Unemployment Rate Remains Low
The Texas unemployment rate held steady at 4.0 percent for the fourth consecutive month in March, nearing a four-decade low (Chart 2). This mirrors the U.S. rate, which has held at a low 4.1 percent since October 2017. Across the state’s major metros, the Austin and Fort Worth jobless rates held steady, while the Dallas, San Antonio and Houston rates increased by 0.1 percentage points.
Texas Business-Cycle Index
The Texas Business-Cycle Index, a composite of state payroll employment, the unemployment rate and gross state product, is an aggregate measure of underlying economic activity in the state. The index increased at an annualized 5.4 percent in March, its fastest rate since November 2014 and well above last year’s pace of 4.4 percent (Chart 3). Over the last two decades, the index has averaged 3.9 percent growth.

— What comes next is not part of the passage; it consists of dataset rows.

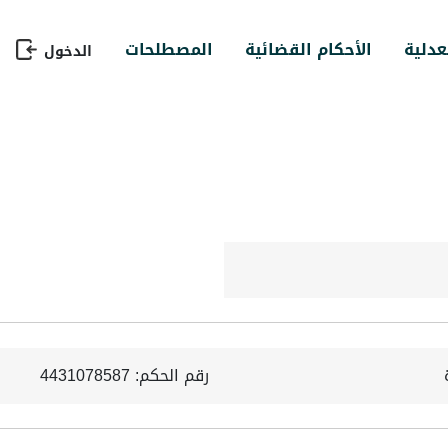
عدلية
الأحكام القضائية
المصطلحات
الدخول
رقم الحكم: 4431078587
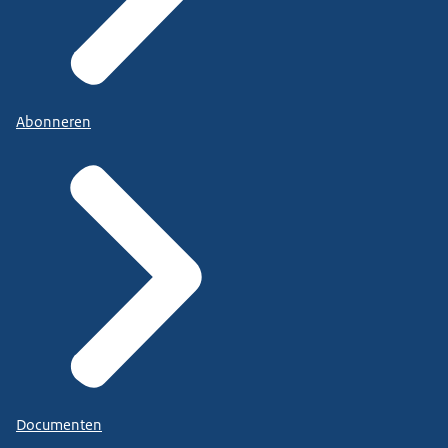
Abonneren
Documenten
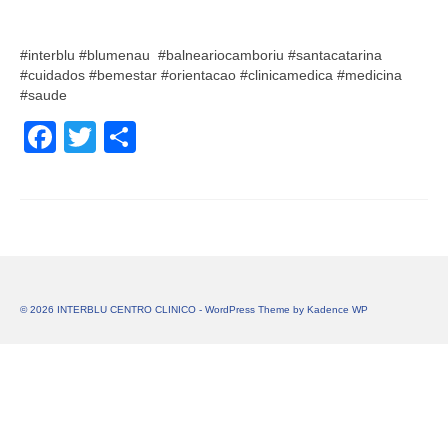
#interblu #blumenau #balneariocamboriu #santacatarina
#cuidados #bemestar #orientacao #clinicamedica #medicina
#saude
Facebook
Twitter
Share
© 2026 INTERBLU CENTRO CLINICO - WordPress Theme by
Kadence WP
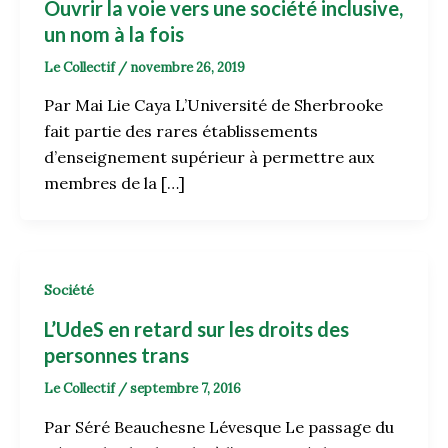
Ouvrir la voie vers une société inclusive,
un nom à la fois
Le Collectif
/
novembre 26, 2019
Par Mai Lie Caya L’Université de Sherbrooke
fait partie des rares établissements
d’enseignement supérieur à permettre aux
membres de la […]
Société
L’UdeS en retard sur les droits des
personnes trans
Le Collectif
/
septembre 7, 2016
Par Séré Beauchesne Lévesque Le passage du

Energy indicators improved in the first half of April, with oil prices rising the week of April 20 to highs last seen in 2014 (Chart 4). The drilling rig count also continued to pick up, reaching a three-year high of 509. Natural gas prices inched up slightly to $2.80 per million British thermal units, similar to prices throughout most of 2017.

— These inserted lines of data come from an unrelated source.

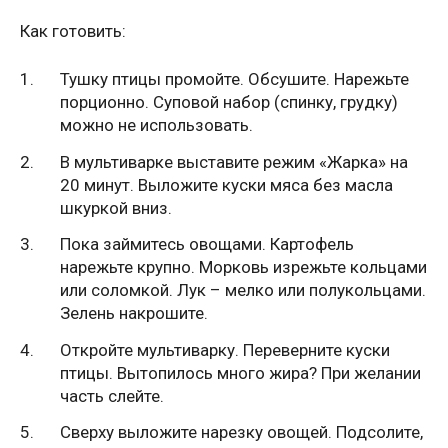
Как готовить:
Тушку птицы промойте. Обсушите. Нарежьте
порционно. Суповой набор (спинку, грудку)
можно не использовать.
В мультиварке выставите режим «Жарка» на
20 минут. Выложите куски мяса без масла
шкуркой вниз.
Пока займитесь овощами. Картофель
нарежьте крупно. Морковь изрежьте кольцами
или соломкой. Лук – мелко или полукольцами.
Зелень накрошите.
Откройте мультиварку. Переверните куски
птицы. Вытопилось много жира? При желании
часть слейте.
Сверху выложите нарезку овощей. Подсолите,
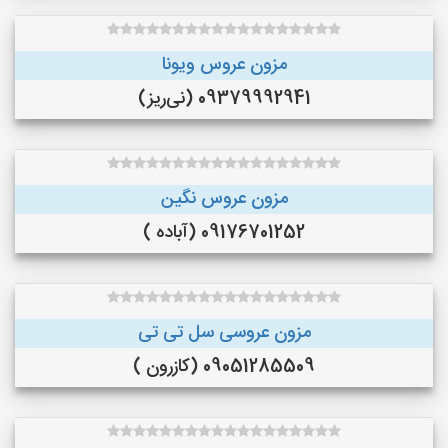
مزون عروس ویونا
09379992941 (نی‌ریز)
مزون عروس نگین
09176701252 (آباده )
مزون عروسی سل تی تی
09051285509 (کازرون )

The median price for Texas homes inched up slightly to a new high of $231,972 in February (Chart 5). Growth across the state’s major metros was mixed, with Austin, Houston and San Antonio seeing modest declines from recent highs, while Dallas and Fort Worth saw continued price increases. Home inventories across the state remain below the six months considered to be a balanced market. Existing-home sales increased slightly in February and remain near the all-time high set at the end of 2017.
Texas Leading Index
The Texas Leading Index, which is used to estimate the Dallas Fed’s Texas Employment Forecast, continued to increase in the first quarter (Chart 6). Most of the components were positive; increases in the U.S. leading index, permits for new oil and gas wells, and the price of oil, along with decreases in new claims for unemployment insurance and the state value of the dollar (which boosts manufacturing exports), all contributed positively to the index. The minor drags on the index were the declines in help-wanted advertising, stock prices of Texas companies and average hours worked in manufacturing.
NOTE: Data may not match previously published numbers due to revisions.